Outro ponto que chama atenção é que o observatório passou por pelo menos quatro fases distintas de construção, evidenciando sua importância ao longo dos anos. Inicialmente, acredita-se que o espaço funcionava como uma área cerimonial pública.
Posteriormente, foi adicionada uma plataforma oval com aproximadamente 3,18 metros de diâmetro e 63 centímetros de altura. No centro, havia uma pedra vertical conhecida como huanca, elemento tradicionalmente associado a práticas rituais nas culturas andinas.
Com o passar do tempo, a estrutura evoluiu para um formato ainda mais complexo. Foi construída uma plataforma dupla em níveis, sendo o nível inferior com cerca de 9,40 metros de diâmetro e o superior com 4,80 metros. No centro, os arqueólogos encontraram uma pedra retangular e um espaço que funcionava como uma lareira cerimonial, semelhante aos altares de fogo de aproximadamente 5.000 anos já identificados em outros sítios da civilização Caral.
Curiosamente, esse design em dois níveis é considerado único dentro das construções relacionadas à cultura Caral. Segundo especialistas, essa característica pode estar diretamente ligada à proximidade com o litoral, já que a previsão de marés era essencial, principalmente entre os meses de abril e novembro, quando o rio Supe apresenta escassez de água.
Centro de troca, conhecimento e organização social avançada impressiona especialistas

Com o avanço das pesquisas, ficou claro que Áspero não era apenas uma vila de pescadores isolada. Pelo contrário, tratava-se de um verdadeiro centro de interação entre diferentes regiões. A civilização Norte Chico, da qual Caral faz parte, operava como uma rede complexa de comunidades interligadas.
Evidências encontradas em túmulos e residências revelaram a presença de elementos tanto da região amazônica quanto dos Andes. Isso indica um fluxo constante de troca de bens e conhecimentos entre diferentes áreas.
Além disso, descobertas anteriores no local, como o sepultamento de alto status conhecido como “Dama dos Quatro Tupus” e outros enterramentos de cerca de 4.500 anos, apontam para uma sociedade altamente estruturada, com hierarquia social definida e atividades organizadas.

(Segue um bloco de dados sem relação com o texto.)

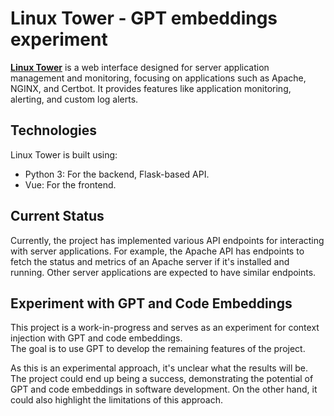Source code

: # Linux Tower - GPT embeddings experiment


[**Linux Tower**](https://github.com/0xIbra/linux-tower) is a web interface designed for server application management and monitoring, focusing on applications such as Apache, NGINX, and Certbot. It provides features like application monitoring, alerting, and custom log alerts.

## Technologies

Linux Tower is built using:
- Python 3: For the backend, Flask-based API.
- Vue: For the frontend.

## Current Status

Currently, the project has implemented various API endpoints for interacting with server applications. For example, the Apache API has endpoints to fetch the status and metrics of an Apache server if it's installed and running. Other server applications are expected to have similar endpoints.

## Experiment with GPT and Code Embeddings

This project is a work-in-progress and serves as an experiment for context injection with GPT and code embeddings.  
The goal is to use GPT to develop the remaining features of the project.

As this is an experimental approach, it's unclear what the results will be. The project could end up being a success, demonstrating the potential of GPT and code embeddings in software development. On the other hand, it could also highlight the limitations of this approach.
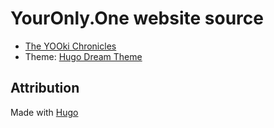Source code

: # YourOnly.One website source

* [The YOOki Chronicles](https://YourOnly.One/yuki/)
* Theme: [Hugo Dream Theme](https://github.com/g1eny0ung/hugo-theme-dream)

## Attribution
Made with [Hugo](https://gohugo.io)
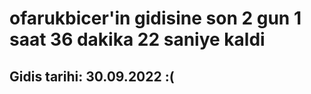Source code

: # ofarukbicer'in gidisine son 2 gun 1 saat 36 dakika 22 saniye kaldi

## Gidis tarihi: 30.09.2022 :(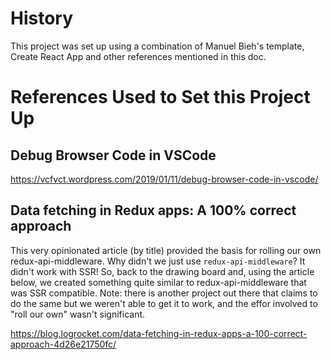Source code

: History
=======

This project was set up using a combination of Manuel Bieh's template, Create React App and other
references mentioned in this doc.


References Used to Set this Project Up
======================================

Debug Browser Code in VSCode
----------------------------

https://vcfvct.wordpress.com/2019/01/11/debug-browser-code-in-vscode/

Data fetching in Redux apps: A 100% correct approach
----------------------------------------------------

This very opinionated article (by title) provided the basis for rolling our own redux-api-middleware.  Why didn't we just use
`redux-api-middleware`?  It didn't work with SSR!  So, back to the drawing board and, using the article below, we created something
quite similar to redux-api-middleware that was SSR compatible.  Note: there is another project out there that claims to do the same
but we weren't able to get it to work, and the effor involved to "roll our own" wasn't significant.

https://blog.logrocket.com/data-fetching-in-redux-apps-a-100-correct-approach-4d26e21750fc/
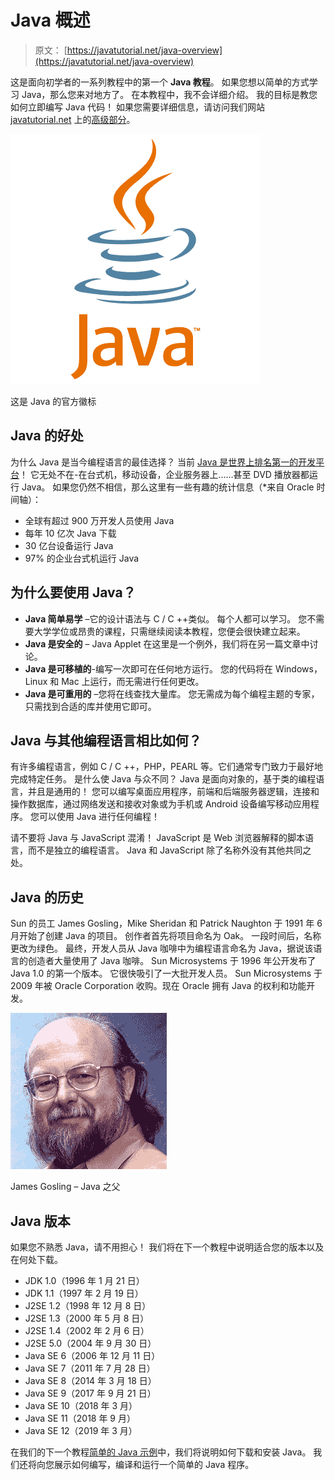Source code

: # Java 概述

> 原文： [https://javatutorial.net/java-overview](https://javatutorial.net/java-overview)

这是面向初学者的一系列教程中的第一个 **Java 教程**。 如果您想以简单的方式学习 Java，那么您来对地方了。 在本教程中，我不会详细介绍。 我的目标是教您如何立即编写 Java 代码！ 如果您需要详细信息，请访问我们网站 [javatutorial.net](https://javatutorial.net) 上的[高级部分](https://javatutorial.net/category/java-core)。

![This is the official Java logo](img/fc273e11a76402bf36be8b2c33d55aa6.jpg)

这是 Java 的官方徽标

## Java 的好处

为什么 Java 是当今编程语言的最佳选择？ 当前 [Java 是世界上排名第一的开发平台](http://javatutorial.net/java-is-the-most-popular-programming-language-of-2015)！ 它无处不在-在台式机，移动设备，企业服务器上……甚至 DVD 播放器都运行 Java。 如果您仍然不相信，那么这里有一些有趣的统计信息（*来自 Oracle 时间轴）：

*   全球有超过 900 万开发人员使用 Java
*   每年 10 亿次 Java 下载
*   30 亿台设备运行 Java
*   97% 的企业台式机运行 Java

## 为什么要使用 Java？

*   **Java 简单易学** –它的设计语法与 C / C ++类似。 每个人都可以学习。 您不需要大学学位或昂贵的课程，只需继续阅读本教程，您便会很快建立起来。
*   **Java 是安全的** – Java Applet 在这里是一个例外，我们将在另一篇文章中讨论。
*   **Java 是可移植的**-编写一次即可在任何地方运行。 您的代码将在 Windows，Linux 和 Mac 上运行，而无需进行任何更改。
*   **Java 是可重用的** –您将在线查找大量库。 您无需成为每个编程主题的专家，只需找到合适的库并使用它即可。

## Java 与其他编程语言相比如何？

有许多编程语言，例如 C / C ++，PHP，PEARL 等。它们通常专门致力于最好地完成特定任务。 是什么使 Java 与众不同？ Java 是面向对象的，基于类的编程语言，并且是通用的！ 您可以编写桌面应用程序，前端和后端服务器逻辑，连接和操作数据库，通过网络发送和接收对象或为手机或 Android 设备编写移动应用程序。 您可以使用 Java 进行任何编程！

请不要将 Java 与 JavaScript 混淆！ JavaScript 是 Web 浏览器解释的脚本语言，而不是独立的编程语言。 Java 和 JavaScript 除了名称外没有其他共同之处。

## Java 的历史

Sun 的员工 James Gosling，Mike Sheridan 和 Patrick Naughton 于 1991 年 6 月开始了创建 Java 的项目。 创作者首先将项目命名为 Oak。 一段时间后，名称更改为绿色。 最终，开发人员从 Java 咖啡中为编程语言命名为 Java，据说该语言的创造者大量使用了 Java 咖啡。 Sun Microsystems 于 1996 年公开发布了 Java 1.0 的第一个版本。 它很快吸引了一大批开发人员。 Sun Microsystems 于 2009 年被 Oracle Corporation 收购。现在 Oracle 拥有 Java 的权利和功能开发。

![James Gosling - the father of Java](img/046a7d1175da12605da084da5b0893b8.jpg)

James Gosling – Java 之父

## Java 版本

如果您不熟悉 Java，请不用担心！ 我们将在下一个教程中说明适合您的版本以及在何处下载。

*   JDK 1.0（1996 年 1 月 21 日）
*   JDK 1.1（1997 年 2 月 19 日）
*   J2SE 1.2（1998 年 12 月 8 日）
*   J2SE 1.3（2000 年 5 月 8 日）
*   J2SE 1.4（2002 年 2 月 6 日）
*   J2SE 5.0（2004 年 9 月 30 日）
*   Java SE 6（2006 年 12 月 11 日）
*   Java SE 7（2011 年 7 月 28 日）
*   Java SE 8（2014 年 3 月 18 日）
*   Java SE 9（2017 年 9 月 21 日）
*   Java SE 10（2018 年 3 月）
*   Java SE 11（2018 年 9 月）
*   Java SE 12（2019 年 3 月）

在我们的下一个教程[简单的 Java 示例](http://javatutorial.net/simple-java-example "Simple Java Example")中，我们将说明如何下载和安装 Java。 我们还将向您展示如何编写，编译和运行一个简单的 Java 程序。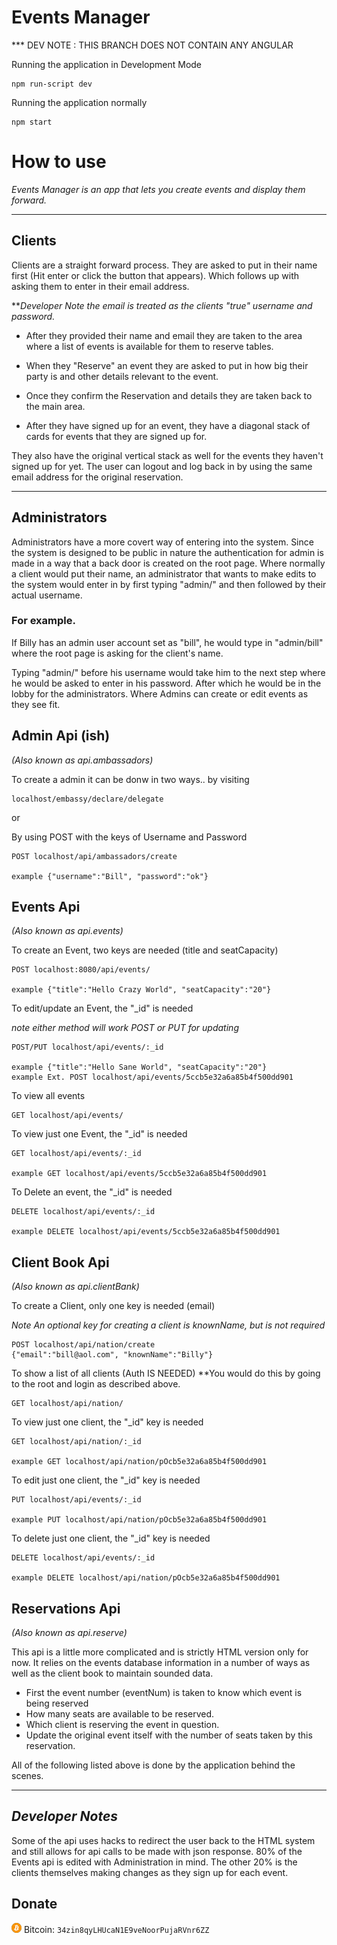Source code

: # Events Manager

*** DEV NOTE : THIS BRANCH DOES NOT CONTAIN ANY ANGULAR


Running the application in Development Mode

    npm run-script dev

Running the application normally

    npm start

# How to use

*Events Manager is an app that lets you create events and display them forward.*


***



## Clients


Clients are a straight forward process. They are asked to put in their name first (Hit enter or click the button that appears). Which follows up with asking them to enter in their email address. 

***Developer Note the email is treated as the clients "true" username and password.*

- After they provided their name and email they are taken to the area where a list of events is available for them to reserve tables. 

- When they "Reserve" an event they are asked to put in how big their party is and other details relevant to the event.

- Once they confirm the Reservation and details they are taken back to the main area.

- After they have signed up for an event, they have a diagonal stack of cards for events that they are signed up for. 


They also have the original vertical stack as well for the events they haven't signed up for yet. The user can logout and log back in by using the same email address for the original reservation.


***

## Administrators

Administrators have a more covert way of entering into the system. Since the system is designed to be public in nature the authentication for admin is made in a way that a back door is created on the root page. Where normally a client would put their name, an administrator that wants to make edits to the system would enter in by first typing "admin/" and then followed by their actual username.

### For example. 

If Billy has an admin user account set as "bill", he would type in "admin/bill" where the root page is asking for the client's name.

Typing "admin/" before his username would take him to the next step where he would be asked to enter in his password. After which he would be in the lobby for the administrators. Where Admins can create or edit events as they see fit.

## Admin Api (ish)

_(Also known as *api.ambassadors*)_

To create a admin it can be donw in two ways.. by visiting

    localhost/embassy/declare/delegate

or

By using POST with the keys of Username and Password

    POST localhost/api/ambassadors/create

    example {"username":"Bill", "password":"ok"}

## Events Api

_(Also known as *api.events*)_


To create an Event, two keys are needed (title and seatCapacity)

    POST localhost:8080/api/events/

    example {"title":"Hello Crazy World", "seatCapacity":"20"}


To edit/update an Event, the "_id" is needed

*note either method will work POST or PUT for updating*

    POST/PUT localhost/api/events/:_id

    example {"title":"Hello Sane World", "seatCapacity":"20"}
    example Ext. POST localhost/api/events/5ccb5e32a6a85b4f500dd901


To view all events

    GET localhost/api/events/

To view just one Event, the "_id" is needed

    GET localhost/api/events/:_id

    example GET localhost/api/events/5ccb5e32a6a85b4f500dd901


To Delete an event, the "_id" is needed

    DELETE localhost/api/events/:_id

    example DELETE localhost/api/events/5ccb5e32a6a85b4f500dd901


## Client Book Api

_(Also known as *api.clientBank*)_


To create a Client, only one key is needed (email)

*Note An optional key for creating a client is knownName, but is not required*


    POST localhost/api/nation/create
    {"email":"bill@aol.com", "knownName":"Billy"}

To show a list of all clients (Auth IS NEEDED)
**You would do this by going to the root and login as described above.

    GET localhost/api/nation/

To view just one client, the "_id" key is needed

    GET localhost/api/nation/:_id

    example GET localhost/api/nation/pOcb5e32a6a85b4f500dd901


To edit just one client, the "_id" key is needed

    PUT localhost/api/events/:_id

    example PUT localhost/api/nation/pOcb5e32a6a85b4f500dd901


To delete just one client, the "_id" key is needed

    DELETE localhost/api/events/:_id

    example DELETE localhost/api/nation/pOcb5e32a6a85b4f500dd901


## Reservations Api

_(Also known as *api.reserve*)_


This api is a little more complicated and is strictly HTML version only for now. It relies on the events database information in a number of ways as well as the client book to maintain sounded data.

- First the event number (eventNum) is taken to know which event is being reserved
- How many seats are available to be reserved.
- Which client is reserving the event in question.
- Update the original event itself with the number of seats taken by this reservation.

All of the following listed above is done by the application behind the scenes.


****


## _Developer Notes_

Some of the api uses hacks to redirect the user back to the HTML system and still allows for api calls to be made with json response. 80% of the Events api is edited with Administration in mind. The other 20% is the clients themselves making changes as they sign up for each event.


## Donate

![btc](https://github.com/kod3000/EventsManager/blob/d54efb0e1301a6cc1d508b8a9c571f3bb8da04b8/public/img/bitcoin.png) Bitcoin: `34zin8qyLHUcaN1E9veNoorPujaRVnr6ZZ`
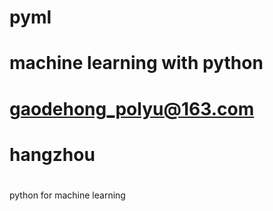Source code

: # 
# pyml
#    machine learning with python
# gaodehong_polyu@163.com
# hangzhou
#
python for machine learning

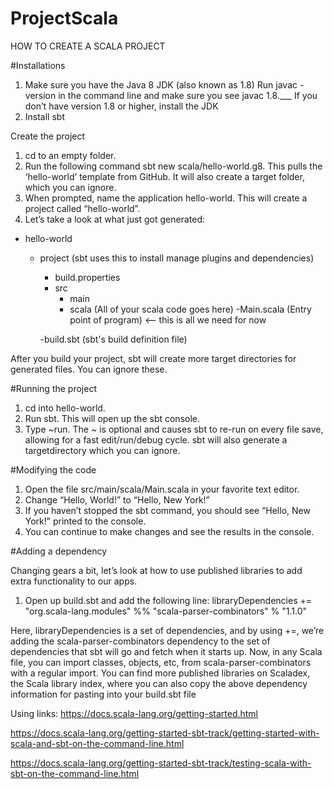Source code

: # ProjectScala
HOW TO CREATE A SCALA PROJECT

#Installations

1.	Make sure you have the Java 8 JDK (also known as 1.8)
Run javac -version in the command line and make sure you see javac 1.8.___
If you don’t have version 1.8 or higher, install the JDK
2.	Install sbt

Create the project

1.	cd to an empty folder.
2.	Run the following command sbt new scala/hello-world.g8. This pulls the ‘hello-world’ template from GitHub. It will also create a target folder, which you can ignore.
3.	When prompted, name the application hello-world. This will create a project called “hello-world”.
4.	Let’s take a look at what just got generated:
- hello-world
    - project (sbt uses this to install manage plugins and dependencies)
        - build.properties
        - src
        	- main
            - scala (All of your scala code goes here)
                -Main.scala (Entry point of program) <-- this is all we need for now
                
        -build.sbt (sbt's build definition file)

After you build your project, sbt will create more target directories for generated files. You can ignore these.

#Running the project

1.	cd into hello-world.
2.	Run sbt. This will open up the sbt console.
3.	Type ~run. The ~ is optional and causes sbt to re-run on every file save, allowing for a fast edit/run/debug cycle. sbt will also generate a targetdirectory which you can ignore.

#Modifying the code

1.	Open the file src/main/scala/Main.scala in your favorite text editor.
2.	Change “Hello, World!” to “Hello, New York!”
3.	If you haven’t stopped the sbt command, you should see “Hello, New York!” printed to the console.
4.	You can continue to make changes and see the results in the console.

#Adding a dependency

Changing gears a bit, let’s look at how to use published libraries to add extra functionality to our apps.
1.	Open up build.sbt and add the following line:
libraryDependencies += "org.scala-lang.modules" %% "scala-parser-combinators" % "1.1.0"

Here, libraryDependencies is a set of dependencies, and by using +=, we’re adding the scala-parser-combinators dependency to the set of dependencies that sbt will go and fetch when it starts up. Now, in any Scala file, you can import classes, objects, etc, from scala-parser-combinators with a regular import.
You can find more published libraries on Scaladex, the Scala library index, where you can also copy the above dependency information for pasting into your build.sbt file

Using links:
https://docs.scala-lang.org/getting-started.html

https://docs.scala-lang.org/getting-started-sbt-track/getting-started-with-scala-and-sbt-on-the-command-line.html

https://docs.scala-lang.org/getting-started-sbt-track/testing-scala-with-sbt-on-the-command-line.html
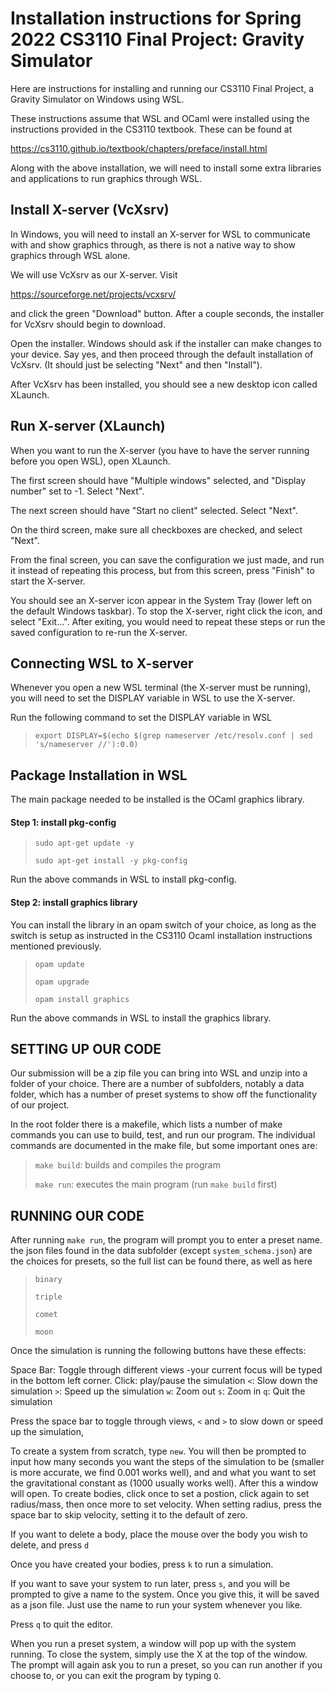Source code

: # Installation instructions for Spring 2022 CS3110 Final Project: Gravity Simulator

Here are instructions for installing and running our CS3110 Final Project, 
a Gravity Simulator on Windows using WSL.

These instructions assume that WSL and OCaml were installed using the 
instructions provided in the CS3110 textbook. These can be found at

https://cs3110.github.io/textbook/chapters/preface/install.html


Along with the above installation, we will need to install some extra libraries
and applications to run graphics through WSL. 



## Install X-server (VcXsrv)

In Windows, you will need to install an X-server for WSL to communicate with
and show graphics through, as there is not a native way to show graphics through
WSL alone.

We will use VcXsrv as our X-server. Visit 

https://sourceforge.net/projects/vcxsrv/ 

and click the green "Download" button. After a couple seconds, the installer 
for VcXsrv should begin to download. 

Open the installer. Windows should ask if the installer can make changes to your
device. Say yes, and then proceed through the default installation of VcXsrv.
(It should just be selecting "Next" and then "Install").

After VcXsrv has been installed, you should see a new desktop icon called
XLaunch. 



## Run X-server (XLaunch)

When you want to run the X-server (you have to have the server running before
you open WSL), open XLaunch.

The first screen should have "Multiple windows" selected, and "Display number"
set to -1. Select "Next".

The next screen should have "Start no client" selected. Select "Next".

On the third screen, make sure all checkboxes are checked, and select "Next".

From the final screen, you can save the configuration we just made, and run it
instead of repeating this process, but from this screen, press "Finish" to start
the X-server.

You should see an X-server icon appear in the System Tray (lower left on the
default Windows taskbar). To stop the X-server, right click the icon, and select
"Exit...". After exiting, you would need to repeat these steps or run the saved
configuration to re-run the X-server.



## Connecting WSL to X-server

Whenever you open a new WSL terminal (the X-server must be running), you will
need to set the DISPLAY variable in WSL to use the X-server.

Run the following command to set the DISPLAY variable in WSL

>`export DISPLAY=$(echo $(grep nameserver /etc/resolv.conf | sed 's/nameserver //'):0.0)`



## Package Installation in WSL

The main package needed to be installed is the OCaml graphics library.

#### Step 1: install pkg-config

>`sudo apt-get update -y`
>
>`sudo apt-get install -y pkg-config`

Run the above commands in WSL to install pkg-config.

#### Step 2: install graphics library

You can install the library in an opam switch of your choice, as long as the
switch is setup as instructed in the CS3110 Ocaml installation instructions 
mentioned previously.

>`opam update`
>
>`opam upgrade`
>
>`opam install graphics`

Run the above commands in WSL to install the graphics library.



## SETTING UP OUR CODE

Our submission will be a zip file you can bring into WSL and unzip into a folder
of your choice. There are a number of subfolders, notably a data folder, which
has a number of preset systems to show off the functionality of our project. 

In the root folder there is a makefile, which lists a number of make commands
you can use to build, test, and run our program. The individual commands are
documented in the make file, but some important ones are:

>`make build`: builds and compiles the program
>
>`make run`: executes the main program (run `make build` first)



## RUNNING OUR CODE

After running `make run`, the program will prompt you to enter a preset name. the
json files found in the data subfolder (except `system_schema.json`) are the
choices for presets, so the full list can be found there, as well as here

>`binary`
>
>`triple`
>
>`comet`
>
>`moon`

Once the simulation is running the following buttons have these effects:

Space Bar: Toggle through different views -your current focus will be typed in 
           the bottom left corner.
Click: play/pause the simulation
`<`: Slow down the simulation
`>`: Speed up the simulation
`w`: Zoom out
`s`: Zoom in 
`q`: Quit the simulation


Press the space bar to toggle through views, `<` and `>` to slow down or speed up the simulation, 

To create a system from scratch, type `new`. You will then be prompted to input 
how many seconds you want the steps of the simulation to be (smaller is more 
accurate, we find 0.001 works well), and and what you want to set the 
gravitational constant as (1000 usually works well). After this a window will 
open. To create bodies, click once to set a postion, click again to set 
radius/mass, then once more to set velocity. When setting radius, press the 
space bar to skip velocity, setting it to the default of zero. 

If you want to delete a body, place the mouse over the body you wish to delete,
and press `d`

Once you have created your bodies, press `k` to run a simulation. 

If you want to save your system to run later, press `s`, and you will be 
prompted to give a name to the system. Once you give this, it will be saved as 
a json file. Just use the name to run your system whenever you like. 

Press `q` to quit the editor. 

When you run a preset system, a window will pop up with the system running.
To close the system, simply use the X at the top of the window. The prompt will
again ask you to run a preset, so you can run another if you choose to, or you
can exit the program by typing `Q`.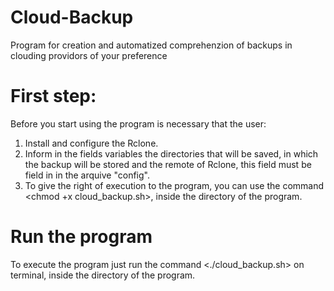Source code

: # Cloud-Backup
Program for creation and automatized comprehenzion of backups in clouding providors of your preference

# First step:
Before you start using the program is necessary that the user:
 1) Install and configure the Rclone.
 2) Inform in the fields variables the directories that will be saved, in which the backup will be stored and the remote of Rclone, this field must be field in  in the arquive "config".
 3) To give the right of execution to the program, you can use the command <chmod +x cloud_backup.sh>, inside the directory of the program.
    
# Run the program
To execute the program just run the command <./cloud_backup.sh> on terminal, inside the directory of the program.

Por fim, em sua fase final, o observatório foi coberto e transformado em áreas residenciais. Essa mudança sugere transformações sociais significativas e uma possível perda da função especializada da estrutura.
Ainda assim, o impacto da descoberta é inegável. Ela confirma que a observação do céu fazia parte do cotidiano dessas populações antigas, sendo essencial para organizar o trabalho, entender o ambiente e garantir a sobrevivência em um cenário desafiador.